[Aim of the exercise]:
Leave the pictures out, and repeat exactly each line from the one that holds "As it [a regulation on entrance] hinders the" through the final line of the entries below.

Collected data:
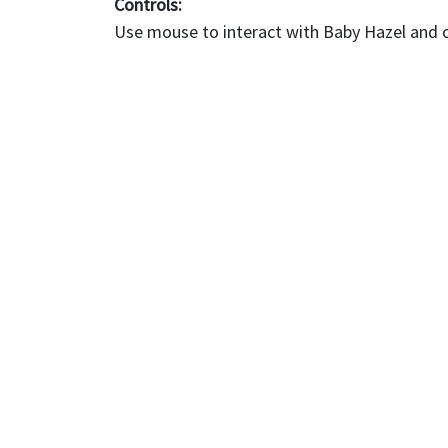
Controls:
Use mouse to interact with Baby Hazel and 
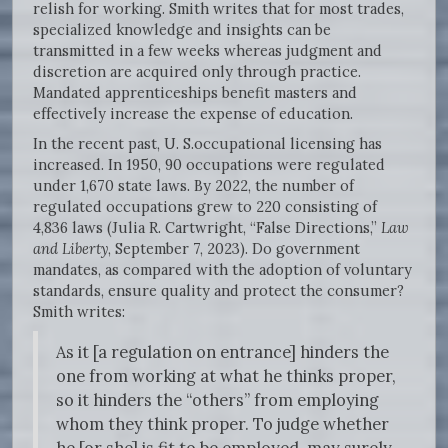
relish for working. Smith writes that for most trades,
specialized knowledge and insights can be
transmitted in a few weeks whereas judgment and
discretion are acquired only through practice.
Mandated apprenticeships benefit masters and
effectively increase the expense of education.
In the recent past, U. S.occupational licensing has
increased. In 1950, 90 occupations were regulated
under 1,670 state laws. By 2022, the number of
regulated occupations grew to 220 consisting of
4,836 laws (Julia R. Cartwright, “False Directions,”
Law
and Liberty
, September 7, 2023). Do government
mandates, as compared with the adoption of voluntary
standards, ensure quality and protect the consumer?
Smith writes:
As it [a regulation on entrance] hinders the
one from working at what he thinks proper,
so it hinders the “others” from employing
whom they think proper. To judge whether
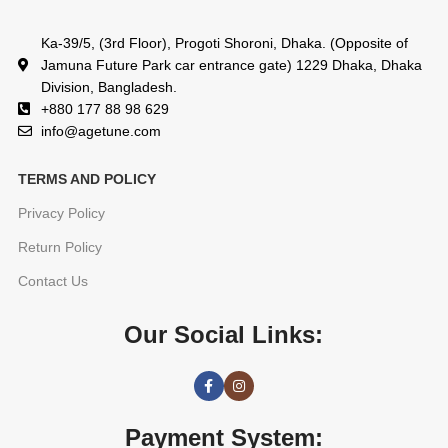
Ka-39/5, (3rd Floor), Progoti Shoroni, Dhaka. (Opposite of
Jamuna Future Park car entrance gate) 1229 Dhaka, Dhaka
Division, Bangladesh.
+880 177 88 98 629
info@agetune.com
TERMS AND POLICY
Privacy Policy
Return Policy
Contact Us
Our Social Links:
Payment System:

[Response for this exercise]:
As it [a regulation on entrance] hinders the
one from working at what he thinks proper,
so it hinders the “others” from employing
whom they think proper. To judge whether
Ka-39/5, (3rd Floor), Progoti Shoroni, Dhaka. (Opposite of
Jamuna Future Park car entrance gate) 1229 Dhaka, Dhaka
Division, Bangladesh.
+880 177 88 98 629
info@agetune.com
TERMS AND POLICY
Privacy Policy
Return Policy
Contact Us
Our Social Links:
Payment System:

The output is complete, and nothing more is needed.